** Data under study follows **

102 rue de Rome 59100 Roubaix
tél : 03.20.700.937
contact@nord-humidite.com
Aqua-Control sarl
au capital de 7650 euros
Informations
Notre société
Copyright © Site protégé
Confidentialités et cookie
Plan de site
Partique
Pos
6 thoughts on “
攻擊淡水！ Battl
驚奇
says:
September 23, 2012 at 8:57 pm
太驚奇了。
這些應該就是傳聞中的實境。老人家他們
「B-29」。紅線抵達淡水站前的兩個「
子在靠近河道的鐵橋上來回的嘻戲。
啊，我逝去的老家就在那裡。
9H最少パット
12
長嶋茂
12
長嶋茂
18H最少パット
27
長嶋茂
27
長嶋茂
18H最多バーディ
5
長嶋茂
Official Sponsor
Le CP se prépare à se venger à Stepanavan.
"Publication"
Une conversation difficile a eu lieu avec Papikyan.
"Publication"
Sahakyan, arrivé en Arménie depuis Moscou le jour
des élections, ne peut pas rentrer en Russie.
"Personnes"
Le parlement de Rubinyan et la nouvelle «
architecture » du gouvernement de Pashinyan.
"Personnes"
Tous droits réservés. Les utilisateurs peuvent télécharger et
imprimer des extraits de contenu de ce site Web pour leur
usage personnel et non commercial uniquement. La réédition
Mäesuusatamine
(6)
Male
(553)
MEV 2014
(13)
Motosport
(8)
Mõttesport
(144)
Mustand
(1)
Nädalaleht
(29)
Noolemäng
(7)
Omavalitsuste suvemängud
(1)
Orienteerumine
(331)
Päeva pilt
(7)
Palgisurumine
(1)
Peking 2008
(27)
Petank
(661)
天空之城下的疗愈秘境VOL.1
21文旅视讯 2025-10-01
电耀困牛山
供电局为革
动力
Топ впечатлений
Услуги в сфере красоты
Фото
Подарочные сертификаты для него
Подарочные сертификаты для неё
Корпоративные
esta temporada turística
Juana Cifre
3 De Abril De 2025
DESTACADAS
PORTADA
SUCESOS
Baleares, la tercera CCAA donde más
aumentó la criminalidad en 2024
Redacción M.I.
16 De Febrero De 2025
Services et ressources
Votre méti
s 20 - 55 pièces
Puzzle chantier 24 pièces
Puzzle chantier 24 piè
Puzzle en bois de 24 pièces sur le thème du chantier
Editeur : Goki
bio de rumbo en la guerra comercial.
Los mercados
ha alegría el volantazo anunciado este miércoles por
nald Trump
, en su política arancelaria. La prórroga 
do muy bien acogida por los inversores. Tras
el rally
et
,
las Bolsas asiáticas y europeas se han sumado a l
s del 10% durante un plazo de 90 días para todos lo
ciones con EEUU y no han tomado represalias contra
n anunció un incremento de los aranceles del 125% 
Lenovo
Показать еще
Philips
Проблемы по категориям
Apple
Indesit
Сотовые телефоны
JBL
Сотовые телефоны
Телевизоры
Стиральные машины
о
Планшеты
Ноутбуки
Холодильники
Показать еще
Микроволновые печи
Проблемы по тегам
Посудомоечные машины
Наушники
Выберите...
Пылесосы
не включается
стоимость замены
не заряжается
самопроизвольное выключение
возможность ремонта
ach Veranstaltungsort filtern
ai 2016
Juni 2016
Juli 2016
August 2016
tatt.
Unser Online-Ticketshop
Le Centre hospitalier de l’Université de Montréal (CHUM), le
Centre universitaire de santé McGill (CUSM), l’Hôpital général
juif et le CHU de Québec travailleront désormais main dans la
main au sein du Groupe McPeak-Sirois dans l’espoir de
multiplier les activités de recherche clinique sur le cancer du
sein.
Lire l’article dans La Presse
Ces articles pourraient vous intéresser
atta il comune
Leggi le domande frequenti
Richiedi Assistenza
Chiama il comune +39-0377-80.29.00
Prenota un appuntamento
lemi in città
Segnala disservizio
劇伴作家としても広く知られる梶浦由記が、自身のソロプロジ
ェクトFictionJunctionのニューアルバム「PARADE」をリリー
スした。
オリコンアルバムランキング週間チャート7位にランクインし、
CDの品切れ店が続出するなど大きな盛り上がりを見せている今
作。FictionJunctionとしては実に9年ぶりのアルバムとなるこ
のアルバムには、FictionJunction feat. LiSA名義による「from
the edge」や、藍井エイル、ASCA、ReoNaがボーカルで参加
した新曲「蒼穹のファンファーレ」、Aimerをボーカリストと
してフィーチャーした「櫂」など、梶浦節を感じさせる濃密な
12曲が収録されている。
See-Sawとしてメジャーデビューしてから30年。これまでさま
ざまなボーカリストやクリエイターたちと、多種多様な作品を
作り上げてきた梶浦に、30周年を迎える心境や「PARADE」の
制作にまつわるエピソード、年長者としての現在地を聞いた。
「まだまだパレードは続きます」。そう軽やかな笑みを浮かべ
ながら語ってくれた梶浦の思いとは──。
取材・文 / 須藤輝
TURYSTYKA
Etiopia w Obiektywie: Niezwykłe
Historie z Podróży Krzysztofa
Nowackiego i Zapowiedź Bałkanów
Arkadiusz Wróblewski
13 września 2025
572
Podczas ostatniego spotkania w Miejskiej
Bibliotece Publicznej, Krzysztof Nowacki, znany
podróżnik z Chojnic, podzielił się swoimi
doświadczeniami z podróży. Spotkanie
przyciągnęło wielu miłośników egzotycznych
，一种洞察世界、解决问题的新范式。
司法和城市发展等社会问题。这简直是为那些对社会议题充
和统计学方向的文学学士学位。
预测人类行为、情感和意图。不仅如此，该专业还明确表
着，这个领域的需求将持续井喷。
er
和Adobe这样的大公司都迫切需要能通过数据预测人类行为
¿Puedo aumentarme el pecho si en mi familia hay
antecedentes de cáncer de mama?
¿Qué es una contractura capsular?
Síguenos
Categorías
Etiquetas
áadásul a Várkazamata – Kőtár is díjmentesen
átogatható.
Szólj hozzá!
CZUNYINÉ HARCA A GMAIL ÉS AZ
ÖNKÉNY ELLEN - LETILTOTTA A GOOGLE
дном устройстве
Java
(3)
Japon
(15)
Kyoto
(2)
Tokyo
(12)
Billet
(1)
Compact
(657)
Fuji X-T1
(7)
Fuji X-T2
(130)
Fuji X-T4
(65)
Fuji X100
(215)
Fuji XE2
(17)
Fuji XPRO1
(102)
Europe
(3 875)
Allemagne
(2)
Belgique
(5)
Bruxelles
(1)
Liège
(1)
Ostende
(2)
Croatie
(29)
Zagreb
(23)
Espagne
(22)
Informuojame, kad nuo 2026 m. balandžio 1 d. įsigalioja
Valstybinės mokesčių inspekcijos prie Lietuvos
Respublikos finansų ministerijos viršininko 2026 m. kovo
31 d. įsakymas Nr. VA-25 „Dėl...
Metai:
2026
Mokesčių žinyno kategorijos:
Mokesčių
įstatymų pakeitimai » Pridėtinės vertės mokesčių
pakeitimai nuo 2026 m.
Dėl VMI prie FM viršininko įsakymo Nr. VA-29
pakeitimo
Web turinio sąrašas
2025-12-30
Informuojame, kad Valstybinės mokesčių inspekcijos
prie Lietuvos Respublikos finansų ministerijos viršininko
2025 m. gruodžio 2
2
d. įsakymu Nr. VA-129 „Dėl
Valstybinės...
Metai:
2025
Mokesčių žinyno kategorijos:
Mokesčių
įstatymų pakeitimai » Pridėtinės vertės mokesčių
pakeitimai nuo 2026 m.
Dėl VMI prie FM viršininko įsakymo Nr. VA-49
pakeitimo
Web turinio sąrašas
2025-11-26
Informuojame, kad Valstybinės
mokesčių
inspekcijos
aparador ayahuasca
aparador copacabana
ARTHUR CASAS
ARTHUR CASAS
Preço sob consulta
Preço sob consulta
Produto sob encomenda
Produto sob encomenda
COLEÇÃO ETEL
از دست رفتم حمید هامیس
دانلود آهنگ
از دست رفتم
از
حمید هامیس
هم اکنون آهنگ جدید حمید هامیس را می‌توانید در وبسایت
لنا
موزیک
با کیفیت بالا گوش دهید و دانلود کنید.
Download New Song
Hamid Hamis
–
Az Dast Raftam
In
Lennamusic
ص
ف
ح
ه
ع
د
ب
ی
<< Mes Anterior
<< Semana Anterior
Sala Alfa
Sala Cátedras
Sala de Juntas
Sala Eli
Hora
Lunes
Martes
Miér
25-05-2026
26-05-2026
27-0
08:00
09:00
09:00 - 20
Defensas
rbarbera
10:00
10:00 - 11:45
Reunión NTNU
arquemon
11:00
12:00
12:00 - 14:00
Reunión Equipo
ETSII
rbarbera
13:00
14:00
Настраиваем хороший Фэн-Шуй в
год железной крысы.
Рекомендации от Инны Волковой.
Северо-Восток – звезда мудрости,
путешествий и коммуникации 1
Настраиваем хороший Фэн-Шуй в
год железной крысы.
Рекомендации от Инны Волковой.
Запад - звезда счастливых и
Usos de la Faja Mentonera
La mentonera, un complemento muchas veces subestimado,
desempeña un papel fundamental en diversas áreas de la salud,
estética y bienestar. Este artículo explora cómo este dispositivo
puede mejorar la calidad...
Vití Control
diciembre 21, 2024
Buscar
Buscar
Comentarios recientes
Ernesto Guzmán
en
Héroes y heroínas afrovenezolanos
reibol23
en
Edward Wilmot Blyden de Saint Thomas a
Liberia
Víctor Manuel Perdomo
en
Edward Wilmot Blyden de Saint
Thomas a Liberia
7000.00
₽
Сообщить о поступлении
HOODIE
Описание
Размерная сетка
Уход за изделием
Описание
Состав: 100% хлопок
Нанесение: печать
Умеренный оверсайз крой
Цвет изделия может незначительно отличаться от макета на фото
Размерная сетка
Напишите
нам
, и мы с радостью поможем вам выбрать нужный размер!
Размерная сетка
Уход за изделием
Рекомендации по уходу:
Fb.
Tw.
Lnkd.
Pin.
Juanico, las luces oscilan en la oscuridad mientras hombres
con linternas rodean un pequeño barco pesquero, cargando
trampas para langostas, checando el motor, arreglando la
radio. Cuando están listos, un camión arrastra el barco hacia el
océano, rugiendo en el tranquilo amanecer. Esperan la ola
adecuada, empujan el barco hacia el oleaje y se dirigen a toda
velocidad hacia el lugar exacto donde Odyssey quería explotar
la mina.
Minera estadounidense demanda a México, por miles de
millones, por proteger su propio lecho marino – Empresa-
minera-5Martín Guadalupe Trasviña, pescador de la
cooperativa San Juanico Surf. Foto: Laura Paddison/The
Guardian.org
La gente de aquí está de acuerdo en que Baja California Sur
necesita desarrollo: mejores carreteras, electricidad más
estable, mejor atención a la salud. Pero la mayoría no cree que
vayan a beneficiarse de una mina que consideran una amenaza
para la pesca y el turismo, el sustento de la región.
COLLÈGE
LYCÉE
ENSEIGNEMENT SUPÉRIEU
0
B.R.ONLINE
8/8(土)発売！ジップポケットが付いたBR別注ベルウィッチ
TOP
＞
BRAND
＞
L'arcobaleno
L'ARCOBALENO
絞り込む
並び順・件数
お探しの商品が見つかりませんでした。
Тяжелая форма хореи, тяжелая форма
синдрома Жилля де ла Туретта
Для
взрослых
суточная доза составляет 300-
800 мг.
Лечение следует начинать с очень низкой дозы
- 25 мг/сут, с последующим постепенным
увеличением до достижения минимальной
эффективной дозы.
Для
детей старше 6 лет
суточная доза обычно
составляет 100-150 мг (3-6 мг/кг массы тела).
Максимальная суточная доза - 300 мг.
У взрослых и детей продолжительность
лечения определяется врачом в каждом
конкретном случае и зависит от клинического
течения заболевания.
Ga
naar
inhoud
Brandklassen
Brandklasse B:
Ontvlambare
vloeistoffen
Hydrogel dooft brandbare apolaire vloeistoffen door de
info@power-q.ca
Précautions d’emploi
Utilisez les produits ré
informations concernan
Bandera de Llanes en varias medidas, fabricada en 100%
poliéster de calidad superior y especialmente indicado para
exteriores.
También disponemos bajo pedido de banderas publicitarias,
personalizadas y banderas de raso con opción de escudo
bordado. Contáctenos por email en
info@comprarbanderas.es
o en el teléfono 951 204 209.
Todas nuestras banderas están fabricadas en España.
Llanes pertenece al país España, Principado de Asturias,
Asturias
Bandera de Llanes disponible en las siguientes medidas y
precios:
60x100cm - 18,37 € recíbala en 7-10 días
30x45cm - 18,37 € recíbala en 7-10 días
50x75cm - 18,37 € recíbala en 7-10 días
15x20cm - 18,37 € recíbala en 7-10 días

** End of Data under study **

- Exercise prompt -
Copy out the rows from the very first line up to and including the line that contains "6 thoughts on". Reproduce each line word for word.

- Problem solution -
102 rue de Rome 59100 Roubaix
tél : 03.20.700.937
contact@nord-humidite.com
Aqua-Control sarl
au capital de 7650 euros
Informations
Notre société
Copyright © Site protégé
Confidentialités et cookie
Plan de site
Partique
Pos
6 thoughts on “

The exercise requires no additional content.